### AIM OF THE TASK:
From the listing below, set down exactly the lines between the one holding "Breast MRI (dynamic" and the one holding "Structures marked on", inclusive. No other line is wanted.

[RECORDS FOR THE TASK — start]

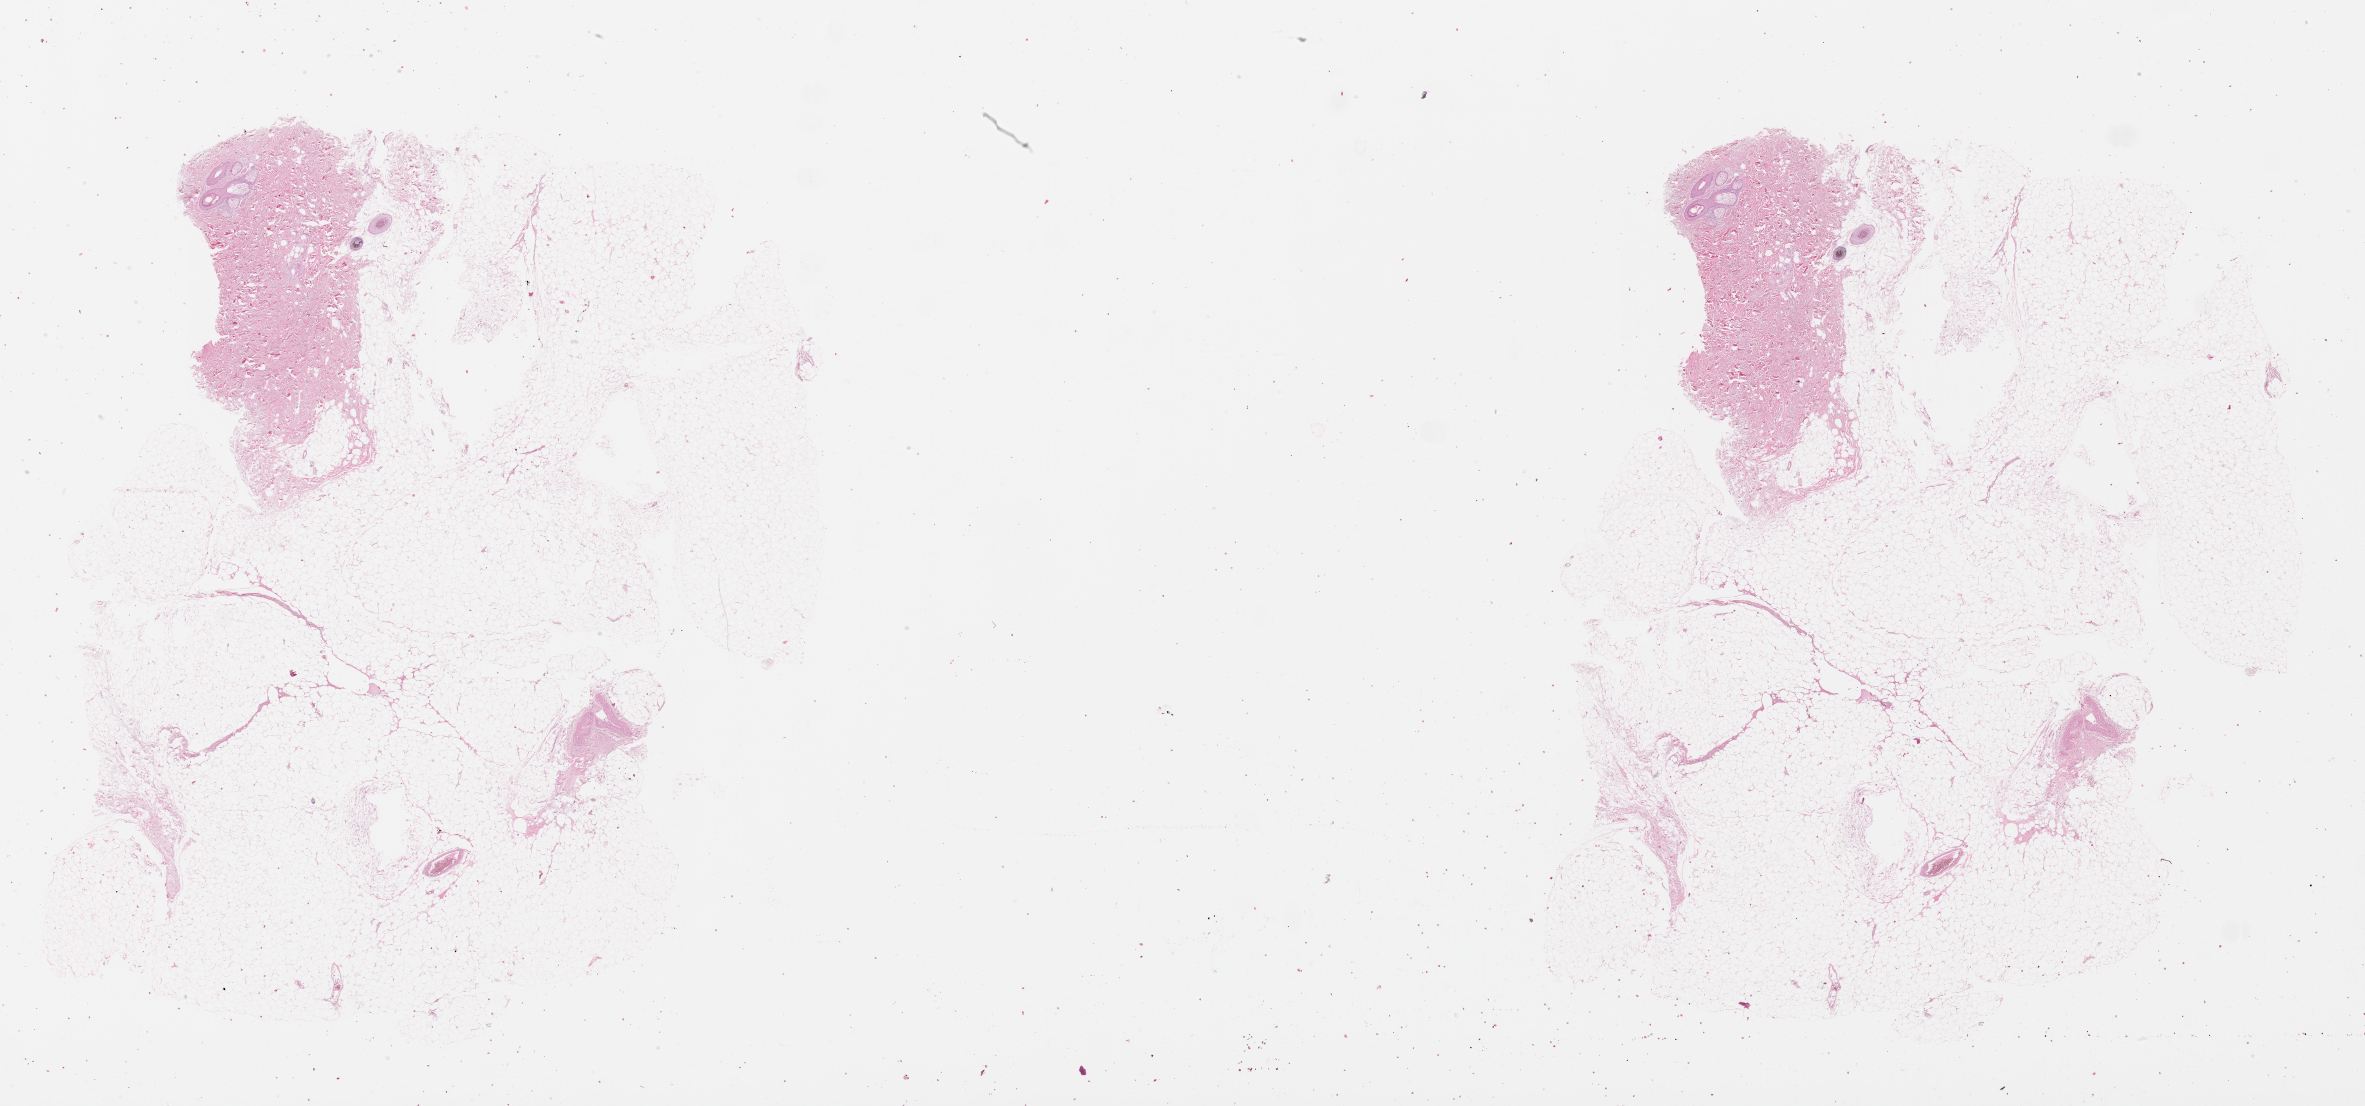
H&E-stained whole-slide image — low-resolution overview of the scanned area, about 38.1 x 17.8 mm (acquisition: 20x scan); normal (non-tumour) tissue sample, sampled site: trunk. Patient: male, age 61 years.
This section: normal (non-tumour) tissue from the same patient. Patient diagnosis: Malignant melanoma, NOS.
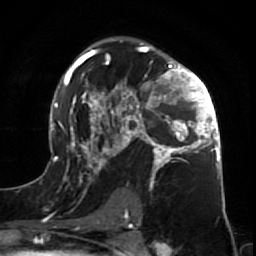
Breast MRI (dynamic contrast-enhanced), one axial slice; slice 43 of 64 in the series (ordered by position); cropped to one breast; dynamic contrast-enhanced series, time point 2 of 7 at this slice position (early post-contrast); 1.5 T; TE 2.6 ms, TR 5.7 ms; 2.5 mm slice thickness; 256 × 256 image matrix, field of view 160 × 160 mm. Female patient.
Structures marked on this image (semi-automatically segmented with operator editing):
- enhancing-tissue mask used for the functional tumour volume (all voxels passing the contrast-enhancement thresholds inside the analysis volume; usually the tumour): box from (x=47, y=38) to (x=225, y=212) px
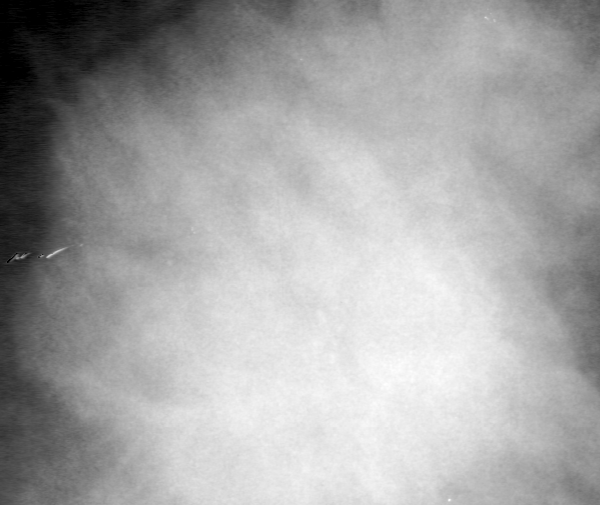
Cropped region of a digitized screen-film mammogram centred on a radiologist-marked abnormality; left breast; CC view; BI-RADS breast density category 4 (scale 1–4).
Marked abnormality: mass, shape irregular, margins spiculated; BI-RADS assessment category 5; subtlety rating 5 on a 1 (subtle) to 5 (obvious) scale; pathology (as recorded): malignant.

[RECORDS FOR THE TASK — finish]

### ANSWER FOR THE TASK:
Breast MRI (dynamic contrast-enhanced), one axial slice; slice 43 of 64 in the series (ordered by position); cropped to one breast; dynamic contrast-enhanced series, time point 2 of 7 at this slice position (early post-contrast); 1.5 T; TE 2.6 ms, TR 5.7 ms; 2.5 mm slice thickness; 256 × 256 image matrix, field of view 160 × 160 mm. Female patient.
Structures marked on this image (semi-automatically segmented with operator editing):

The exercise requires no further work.